Les Kurdes sont dans leur ensemble très sensibilisés à l’utilisation des armes chimiques et des gaz dont ils avaient été les premières et plus nombreuses victimes du temps de Saddam Hussein en Irak. Pour autant, compte tenu de la mise en œuvre relativement artisanale des gaz par l’Etat Islamique, leur utilisation limitée a effectivement une vocation plus psychologique qu’opérationnelle et ne paraît – à terme et après une phase initiale de surprise et de sidération - pas plus susceptible de faire bouger les lignes que l’utilisation des matériels plus conventionnels.

A défaut de pouvoir faire évoluer la situation militaire à proprement parler, quel peut être le rôle de ces armes chimiques dans la communication autour de ce conflit ? Permettent-elles aux Kurdes une tentative pour sensibiliser l'Occident ? De qui les Kurdes pourraient-ils vouloir se prémunir ?

Le problème actuel des Kurdes de Syrie est de supprimer ou au moins d’alléger la menace que fait peser sur eux la pression militaire du gouvernement islamiste turc d’Erdogan sous prétexte de lutter « équitablement » contre toutes les formes de terrorisme qu’ils soit le fait des djihadistes ou celui des irrédentistes kurdes. Pour l’instant les Kurdes de Syrie sont les principales victimes de la soi-disant offensive turque contre l’EI. Les Kurdes ont donc tout intérêt à mobiliser les opinions publiques occidentales qu’ils savent très sensibles à l’utilisation des armes chimiques pour que celles-ci fassent pression sur Ankara en vue de dissuader le gouvernement turc d’utiliser la menace islamiste comme paravent à une vaste offensive anti-kurde.

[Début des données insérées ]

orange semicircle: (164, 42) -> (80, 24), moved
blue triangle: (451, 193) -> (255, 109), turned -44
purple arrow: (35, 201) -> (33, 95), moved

L'Occident, et notamment la France, a livré à plusieurs occasions des armes aux rebelles des pays des environ, comme à la Syrie ou à la Libye. Dans quelle mesure l'Occident a-t-il contribué à armer les djihadistes contre qui il veut mener le combat ?

L’assistance militaire de l’Occident (essentiellement américaine et française) à l’inconsistante Armée Syrienne Libre (ASL) s’est surtout concrétisée en activités de formation opérationnelle d’ailleurs très limitées, ainsi qu’en assistance technique pour les télécommunications et l’imagerie aérienne ou satellitaire. Les fournitures d’armes (essentiellement fusils de précision et armes anti-chars) ont été également très limitées car il est très rapidement apparu qu’elles étaient soit revendues au Front al-Nosra rallié à Al-Qaïda soit confisquées par l’Etat Islamique. En tout état de cause, ces deux organisations n’avaient pas vraiment besoin de fournitures extérieures, l’une et l’autre s’étant plus que largement dotées en armes de tous calibres – du pistolet au char d’assaut – dans les casernes et entrepôts conquis des armées régulières de Syrie et d’Irak.

Cela étant, et même si ces opérations d’assistance ont été limitées, elle n’ont pas contribué à la lisibilité de la stratégie des Occidentaux qui ont armé ici ceux contre lesquels ils combattent ailleurs, qui prétendent lutter contre le djihadisme en s’alliant militairement à ses principaux instigateurs idéologiques et financiers depuis trente ans, qui prônent la démocratie en faisant cause commune avec des théocraties rétrogrades, qui tolèrent au sein de leur principale alliance militaire qu’est l’OTAN un gouvernement qui ne cache même pas ses larges connivences avec les djihadistes.